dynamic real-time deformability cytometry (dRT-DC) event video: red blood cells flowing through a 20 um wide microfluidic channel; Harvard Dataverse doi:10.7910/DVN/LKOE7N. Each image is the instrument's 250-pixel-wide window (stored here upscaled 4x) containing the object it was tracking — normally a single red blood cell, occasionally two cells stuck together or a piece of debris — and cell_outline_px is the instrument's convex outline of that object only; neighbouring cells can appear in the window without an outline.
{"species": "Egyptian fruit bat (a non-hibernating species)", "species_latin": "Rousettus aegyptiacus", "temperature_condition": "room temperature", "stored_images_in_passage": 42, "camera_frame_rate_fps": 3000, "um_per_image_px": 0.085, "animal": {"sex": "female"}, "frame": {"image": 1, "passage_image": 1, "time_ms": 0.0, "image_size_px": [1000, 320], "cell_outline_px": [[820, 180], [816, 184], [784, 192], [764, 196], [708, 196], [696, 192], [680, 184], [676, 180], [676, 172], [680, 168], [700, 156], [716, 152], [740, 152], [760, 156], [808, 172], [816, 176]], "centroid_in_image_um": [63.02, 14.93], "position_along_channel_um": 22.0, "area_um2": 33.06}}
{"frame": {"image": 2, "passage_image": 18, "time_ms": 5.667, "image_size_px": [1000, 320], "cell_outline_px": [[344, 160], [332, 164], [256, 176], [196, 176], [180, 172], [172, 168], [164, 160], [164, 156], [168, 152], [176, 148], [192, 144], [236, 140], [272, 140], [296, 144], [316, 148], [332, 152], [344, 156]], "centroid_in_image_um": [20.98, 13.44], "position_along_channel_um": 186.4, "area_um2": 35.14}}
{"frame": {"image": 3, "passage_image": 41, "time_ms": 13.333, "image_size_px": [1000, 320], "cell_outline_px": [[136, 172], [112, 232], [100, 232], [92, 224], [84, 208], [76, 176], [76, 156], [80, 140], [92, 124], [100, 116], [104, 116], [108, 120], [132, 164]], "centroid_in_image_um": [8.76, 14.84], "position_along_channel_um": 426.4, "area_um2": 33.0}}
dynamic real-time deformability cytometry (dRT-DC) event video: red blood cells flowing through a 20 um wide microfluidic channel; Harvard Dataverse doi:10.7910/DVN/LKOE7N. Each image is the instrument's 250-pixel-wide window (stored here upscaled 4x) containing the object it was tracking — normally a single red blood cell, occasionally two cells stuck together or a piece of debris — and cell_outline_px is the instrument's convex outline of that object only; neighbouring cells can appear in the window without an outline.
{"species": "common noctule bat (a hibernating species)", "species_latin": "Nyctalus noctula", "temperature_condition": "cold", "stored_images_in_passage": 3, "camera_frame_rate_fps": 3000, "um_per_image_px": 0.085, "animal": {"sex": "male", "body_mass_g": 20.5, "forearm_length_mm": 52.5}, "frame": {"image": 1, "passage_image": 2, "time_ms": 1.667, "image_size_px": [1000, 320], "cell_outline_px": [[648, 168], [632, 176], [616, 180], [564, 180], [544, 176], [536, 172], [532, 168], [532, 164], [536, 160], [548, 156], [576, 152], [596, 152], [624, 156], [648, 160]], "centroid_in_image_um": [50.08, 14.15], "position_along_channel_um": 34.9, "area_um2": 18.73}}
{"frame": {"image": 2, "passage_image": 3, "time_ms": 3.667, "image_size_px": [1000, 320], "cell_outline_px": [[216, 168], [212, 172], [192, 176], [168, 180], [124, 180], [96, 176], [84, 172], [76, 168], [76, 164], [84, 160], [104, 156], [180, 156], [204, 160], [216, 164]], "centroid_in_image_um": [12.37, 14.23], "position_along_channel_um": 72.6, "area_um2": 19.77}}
▬▬▬▬▬▬▬▬▬▬
* **Instructions to follow**:
Each of the records should be retyped exactly.

* **Output of the exercise**:
dynamic real-time deformability cytometry (dRT-DC) event video: red blood cells flowing through a 20 um wide microfluidic channel; Harvard Dataverse doi:10.7910/DVN/LKOE7N. Each image is the instrument's 250-pixel-wide window (stored here upscaled 4x) containing the object it was tracking — normally a single red blood cell, occasionally two cells stuck together or a piece of debris — and cell_outline_px is the instrument's convex outline of that object only; neighbouring cells can appear in the window without an outline.
{"species": "Egyptian fruit bat (a non-hibernating species)", "species_latin": "Rousettus aegyptiacus", "temperature_condition": "room temperature", "stored_images_in_passage": 42, "camera_frame_rate_fps": 3000, "um_per_image_px": 0.085, "animal": {"sex": "female"}, "frame": {"image": 1, "passage_image": 1, "time_ms": 0.0, "image_size_px": [1000, 320], "cell_outline_px": [[820, 180], [816, 184], [784, 192], [764, 196], [708, 196], [696, 192], [680, 184], [676, 180], [676, 172], [680, 168], [700, 156], [716, 152], [740, 152], [760, 156], [808, 172], [816, 176]], "centroid_in_image_um": [63.02, 14.93], "position_along_channel_um": 22.0, "area_um2": 33.06}}
{"frame": {"image": 2, "passage_image": 18, "time_ms": 5.667, "image_size_px": [1000, 320], "cell_outline_px": [[344, 160], [332, 164], [256, 176], [196, 176], [180, 172], [172, 168], [164, 160], [164, 156], [168, 152], [176, 148], [192, 144], [236, 140], [272, 140], [296, 144], [316, 148], [332, 152], [344, 156]], "centroid_in_image_um": [20.98, 13.44], "position_along_channel_um": 186.4, "area_um2": 35.14}}
{"frame": {"image": 3, "passage_image": 41, "time_ms": 13.333, "image_size_px": [1000, 320], "cell_outline_px": [[136, 172], [112, 232], [100, 232], [92, 224], [84, 208], [76, 176], [76, 156], [80, 140], [92, 124], [100, 116], [104, 116], [108, 120], [132, 164]], "centroid_in_image_um": [8.76, 14.84], "position_along_channel_um": 426.4, "area_um2": 33.0}}
dynamic real-time deformability cytometry (dRT-DC) event video: red blood cells flowing through a 20 um wide microfluidic channel; Harvard Dataverse doi:10.7910/DVN/LKOE7N. Each image is the instrument's 250-pixel-wide window (stored here upscaled 4x) containing the object it was tracking — normally a single red blood cell, occasionally two cells stuck together or a piece of debris — and cell_outline_px is the instrument's convex outline of that object only; neighbouring cells can appear in the window without an outline.
{"species": "common noctule bat (a hibernating species)", "species_latin": "Nyctalus noctula", "temperature_condition": "cold", "stored_images_in_passage": 3, "camera_frame_rate_fps": 3000, "um_per_image_px": 0.085, "animal": {"sex": "male", "body_mass_g": 20.5, "forearm_length_mm": 52.5}, "frame": {"image": 1, "passage_image": 2, "time_ms": 1.667, "image_size_px": [1000, 320], "cell_outline_px": [[648, 168], [632, 176], [616, 180], [564, 180], [544, 176], [536, 172], [532, 168], [532, 164], [536, 160], [548, 156], [576, 152], [596, 152], [624, 156], [648, 160]], "centroid_in_image_um": [50.08, 14.15], "position_along_channel_um": 34.9, "area_um2": 18.73}}
{"frame": {"image": 2, "passage_image": 3, "time_ms": 3.667, "image_size_px": [1000, 320], "cell_outline_px": [[216, 168], [212, 172], [192, 176], [168, 180], [124, 180], [96, 176], [84, 172], [76, 168], [76, 164], [84, 160], [104, 156], [180, 156], [204, 160], [216, 164]], "centroid_in_image_um": [12.37, 14.23], "position_along_channel_um": 72.6, "area_um2": 19.77}}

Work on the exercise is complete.